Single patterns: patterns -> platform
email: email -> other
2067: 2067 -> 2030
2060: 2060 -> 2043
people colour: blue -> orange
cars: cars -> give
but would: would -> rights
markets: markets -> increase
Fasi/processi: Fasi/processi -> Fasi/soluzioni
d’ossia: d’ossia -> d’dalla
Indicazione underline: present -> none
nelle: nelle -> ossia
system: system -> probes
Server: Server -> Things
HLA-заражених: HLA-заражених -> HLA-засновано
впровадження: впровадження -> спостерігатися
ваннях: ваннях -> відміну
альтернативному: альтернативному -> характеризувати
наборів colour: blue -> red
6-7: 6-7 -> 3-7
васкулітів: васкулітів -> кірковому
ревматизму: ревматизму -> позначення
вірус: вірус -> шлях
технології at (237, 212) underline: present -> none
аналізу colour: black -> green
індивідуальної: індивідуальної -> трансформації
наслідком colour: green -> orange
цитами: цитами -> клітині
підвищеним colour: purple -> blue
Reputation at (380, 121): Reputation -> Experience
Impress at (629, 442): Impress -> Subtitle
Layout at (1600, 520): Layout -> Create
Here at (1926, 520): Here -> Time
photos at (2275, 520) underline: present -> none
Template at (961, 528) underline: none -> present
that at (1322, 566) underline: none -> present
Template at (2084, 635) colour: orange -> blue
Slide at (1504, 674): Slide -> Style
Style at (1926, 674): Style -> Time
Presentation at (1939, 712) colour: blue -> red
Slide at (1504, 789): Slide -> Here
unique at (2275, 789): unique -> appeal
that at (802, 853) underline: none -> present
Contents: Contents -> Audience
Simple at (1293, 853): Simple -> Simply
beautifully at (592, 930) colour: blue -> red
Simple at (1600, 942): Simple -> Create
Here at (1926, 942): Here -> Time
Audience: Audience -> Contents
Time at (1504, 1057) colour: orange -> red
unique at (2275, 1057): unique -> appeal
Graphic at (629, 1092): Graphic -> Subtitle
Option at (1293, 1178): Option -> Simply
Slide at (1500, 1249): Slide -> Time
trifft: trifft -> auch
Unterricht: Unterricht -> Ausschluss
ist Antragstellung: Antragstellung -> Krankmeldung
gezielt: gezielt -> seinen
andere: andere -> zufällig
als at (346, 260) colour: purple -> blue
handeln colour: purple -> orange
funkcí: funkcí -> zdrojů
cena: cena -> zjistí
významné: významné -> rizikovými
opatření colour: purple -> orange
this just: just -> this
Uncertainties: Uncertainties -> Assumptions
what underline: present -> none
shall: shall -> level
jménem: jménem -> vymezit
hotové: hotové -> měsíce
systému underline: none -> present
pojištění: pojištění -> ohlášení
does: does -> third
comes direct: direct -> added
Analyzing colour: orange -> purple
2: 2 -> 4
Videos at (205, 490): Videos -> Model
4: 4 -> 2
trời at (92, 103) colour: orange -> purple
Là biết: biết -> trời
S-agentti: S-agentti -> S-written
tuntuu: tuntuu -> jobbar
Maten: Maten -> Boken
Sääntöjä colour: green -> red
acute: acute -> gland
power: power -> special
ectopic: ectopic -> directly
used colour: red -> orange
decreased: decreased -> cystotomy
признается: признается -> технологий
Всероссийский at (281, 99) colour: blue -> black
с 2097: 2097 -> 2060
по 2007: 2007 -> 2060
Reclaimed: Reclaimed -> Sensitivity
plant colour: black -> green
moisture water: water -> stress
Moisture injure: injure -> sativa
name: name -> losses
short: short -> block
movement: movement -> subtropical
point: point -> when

Work to be completed: Convert the lines above into a JSON list of strings, one string per line, omitting blank lines.

Solution:
[
  "Single patterns: patterns -> platform",
  "email: email -> other",
  "2067: 2067 -> 2030",
  "2060: 2060 -> 2043",
  "people colour: blue -> orange",
  "cars: cars -> give",
  "but would: would -> rights",
  "markets: markets -> increase",
  "Fasi/processi: Fasi/processi -> Fasi/soluzioni",
  "d’ossia: d’ossia -> d’dalla",
  "Indicazione underline: present -> none",
  "nelle: nelle -> ossia",
  "system: system -> probes",
  "Server: Server -> Things",
  "HLA-заражених: HLA-заражених -> HLA-засновано",
  "впровадження: впровадження -> спостерігатися",
  "ваннях: ваннях -> відміну",
  "альтернативному: альтернативному -> характеризувати",
  "наборів colour: blue -> red",
  "6-7: 6-7 -> 3-7",
  "васкулітів: васкулітів -> кірковому",
  "ревматизму: ревматизму -> позначення",
  "вірус: вірус -> шлях",
  "технології at (237, 212) underline: present -> none",
  "аналізу colour: black -> green",
  "індивідуальної: індивідуальної -> трансформації",
  "наслідком colour: green -> orange",
  "цитами: цитами -> клітині",
  "підвищеним colour: purple -> blue",
  "Reputation at (380, 121): Reputation -> Experience",
  "Impress at (629, 442): Impress -> Subtitle",
  "Layout at (1600, 520): Layout -> Create",
  "Here at (1926, 520): Here -> Time",
  "photos at (2275, 520) underline: present -> none",
  "Template at (961, 528) underline: none -> present",
  "that at (1322, 566) underline: none -> present",
  "Template at (2084, 635) colour: orange -> blue",
  "Slide at (1504, 674): Slide -> Style",
  "Style at (1926, 674): Style -> Time",
  "Presentation at (1939, 712) colour: blue -> red",
  "Slide at (1504, 789): Slide -> Here",
  "unique at (2275, 789): unique -> appeal",
  "that at (802, 853) underline: none -> present",
  "Contents: Contents -> Audience",
  "Simple at (1293, 853): Simple -> Simply",
  "beautifully at (592, 930) colour: blue -> red",
  "Simple at (1600, 942): Simple -> Create",
  "Here at (1926, 942): Here -> Time",
  "Audience: Audience -> Contents",
  "Time at (1504, 1057) colour: orange -> red",
  "unique at (2275, 1057): unique -> appeal",
  "Graphic at (629, 1092): Graphic -> Subtitle",
  "Option at (1293, 1178): Option -> Simply",
  "Slide at (1500, 1249): Slide -> Time",
  "trifft: trifft -> auch",
  "Unterricht: Unterricht -> Ausschluss",
  "ist Antragstellung: Antragstellung -> Krankmeldung",
  "gezielt: gezielt -> seinen",
  "andere: andere -> zufällig",
  "als at (346, 260) colour: purple -> blue",
  "handeln colour: purple -> orange",
  "funkcí: funkcí -> zdrojů",
  "cena: cena -> zjistí",
  "významné: významné -> rizikovými",
  "opatření colour: purple -> orange",
  "this just: just -> this",
  "Uncertainties: Uncertainties -> Assumptions",
  "what underline: present -> none",
  "shall: shall -> level",
  "jménem: jménem -> vymezit",
  "hotové: hotové -> měsíce",
  "systému underline: none -> present",
  "pojištění: pojištění -> ohlášení",
  "does: does -> third",
  "comes direct: direct -> added",
  "Analyzing colour: orange -> purple",
  "2: 2 -> 4",
  "Videos at (205, 490): Videos -> Model",
  "4: 4 -> 2",
  "trời at (92, 103) colour: orange -> purple",
  "Là biết: biết -> trời",
  "S-agentti: S-agentti -> S-written",
  "tuntuu: tuntuu -> jobbar",
  "Maten: Maten -> Boken",
  "Sääntöjä colour: green -> red",
  "acute: acute -> gland",
  "power: power -> special",
  "ectopic: ectopic -> directly",
  "used colour: red -> orange",
  "decreased: decreased -> cystotomy",
  "признается: признается -> технологий",
  "Всероссийский at (281, 99) colour: blue -> black",
  "с 2097: 2097 -> 2060",
  "по 2007: 2007 -> 2060",
  "Reclaimed: Reclaimed -> Sensitivity",
  "plant colour: black -> green",
  "moisture water: water -> stress",
  "Moisture injure: injure -> sativa",
  "name: name -> losses",
  "short: short -> block",
  "movement: movement -> subtropical",
  "point: point -> when"
]